TTFTTime-to-First-Token. The time from sending a request to receiving the first token. The key metric for user-perceived response speed.

Agentic RAGInstead of searching once and stopping, this autonomously evaluates results and searches again or calls tools if insufficient — a self-directed loop pattern for RAG.

RAGAS FaithfulnessA score (0-1) measuring how faithful generated answers are to retrieved context. Higher means less hallucination.

Hard NegativeA document that looks related on the surface but is actually irrelevant to the real answer. A "trap document" that retrieval systems are prone to getting fooled by.

MCPModel Context Protocol.
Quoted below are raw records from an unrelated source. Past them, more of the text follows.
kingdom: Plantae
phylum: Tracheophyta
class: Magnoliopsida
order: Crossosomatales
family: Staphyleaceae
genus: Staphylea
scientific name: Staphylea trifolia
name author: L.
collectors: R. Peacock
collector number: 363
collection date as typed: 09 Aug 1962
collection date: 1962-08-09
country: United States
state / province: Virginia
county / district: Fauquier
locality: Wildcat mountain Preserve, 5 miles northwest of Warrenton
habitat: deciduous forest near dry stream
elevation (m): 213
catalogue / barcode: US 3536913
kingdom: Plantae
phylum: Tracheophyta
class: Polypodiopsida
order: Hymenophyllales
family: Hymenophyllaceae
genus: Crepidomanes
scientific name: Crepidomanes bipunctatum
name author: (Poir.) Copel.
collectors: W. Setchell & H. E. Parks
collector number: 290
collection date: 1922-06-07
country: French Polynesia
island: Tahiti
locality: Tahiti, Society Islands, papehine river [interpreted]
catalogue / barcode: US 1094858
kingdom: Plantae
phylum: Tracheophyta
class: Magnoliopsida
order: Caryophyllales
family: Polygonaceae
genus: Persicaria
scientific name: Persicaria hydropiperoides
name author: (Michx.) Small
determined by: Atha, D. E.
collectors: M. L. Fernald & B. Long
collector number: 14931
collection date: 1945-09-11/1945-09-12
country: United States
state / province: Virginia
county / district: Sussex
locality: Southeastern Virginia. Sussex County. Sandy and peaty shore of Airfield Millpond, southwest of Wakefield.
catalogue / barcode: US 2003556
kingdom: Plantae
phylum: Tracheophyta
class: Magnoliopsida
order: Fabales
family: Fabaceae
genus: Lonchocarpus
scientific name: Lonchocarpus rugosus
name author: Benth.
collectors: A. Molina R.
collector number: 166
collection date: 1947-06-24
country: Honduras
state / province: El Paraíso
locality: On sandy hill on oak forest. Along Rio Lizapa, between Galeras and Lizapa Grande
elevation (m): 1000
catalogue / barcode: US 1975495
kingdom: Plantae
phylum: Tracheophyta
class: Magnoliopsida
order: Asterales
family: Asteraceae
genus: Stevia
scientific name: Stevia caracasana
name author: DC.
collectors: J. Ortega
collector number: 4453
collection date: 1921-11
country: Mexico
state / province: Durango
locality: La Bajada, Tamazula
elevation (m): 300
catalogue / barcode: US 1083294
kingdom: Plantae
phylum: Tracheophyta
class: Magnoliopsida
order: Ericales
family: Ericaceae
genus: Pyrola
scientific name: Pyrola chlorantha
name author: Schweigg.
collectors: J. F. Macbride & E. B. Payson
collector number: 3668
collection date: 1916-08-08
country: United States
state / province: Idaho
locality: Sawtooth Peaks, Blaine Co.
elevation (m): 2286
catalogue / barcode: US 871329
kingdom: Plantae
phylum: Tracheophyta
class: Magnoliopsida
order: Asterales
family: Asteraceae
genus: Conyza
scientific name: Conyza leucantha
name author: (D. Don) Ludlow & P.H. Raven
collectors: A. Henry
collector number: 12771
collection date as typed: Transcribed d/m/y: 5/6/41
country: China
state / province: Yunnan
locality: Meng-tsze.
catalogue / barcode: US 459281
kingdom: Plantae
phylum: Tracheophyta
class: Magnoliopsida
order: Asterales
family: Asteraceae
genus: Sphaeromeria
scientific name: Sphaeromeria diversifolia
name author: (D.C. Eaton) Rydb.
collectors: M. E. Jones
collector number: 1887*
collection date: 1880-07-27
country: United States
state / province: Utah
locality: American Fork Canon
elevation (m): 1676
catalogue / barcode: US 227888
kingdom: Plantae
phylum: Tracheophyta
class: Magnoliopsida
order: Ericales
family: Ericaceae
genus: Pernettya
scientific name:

A protocol created by Anthropic that enables AI models to call external tools (search, DB, etc.) in a standardized way.

Related Resources

Original Abstract (Expand)

Retrieval-Augmented Generation (RAG) grounds Large Language Models (LLMs) to mitigate factual hallucinations. Recent paradigms shift from static pipelines to Modular and Agentic RAG frameworks, granting models autonomy for multi-hop reasoning or self-correction. However, current reflective RAG heavily relies on massive LLMs as universal evaluators. In high-throughput systems, executing complete forward passes for billion-parameter models merely for binary routing introduces severe computational redundancy. Furthermore, in autonomous agent scenarios, inaccurate retrieval causes models to expend excessive tokens on spurious reasoning and redundant tool calls, inflating Time-to-First-Token (TTFT) and costs. We propose Tiny-Critic RAG, decoupling evaluation by deploying a parameter-efficient Small Language Model (SLM) via Low-Rank Adaptation (LoRA). Acting as a deterministic gatekeeper, Tiny-Critic employs constrained decoding and non-thinking inference modes for ultra-low latency binary routing. Evaluations on noise-injected datasets demonstrate Tiny-Critic RAG achieves routing accuracy comparable to GPT-4o-mini while reducing latency by an order of magnitude, establishing a highly cost-effective paradigm for agent deployment.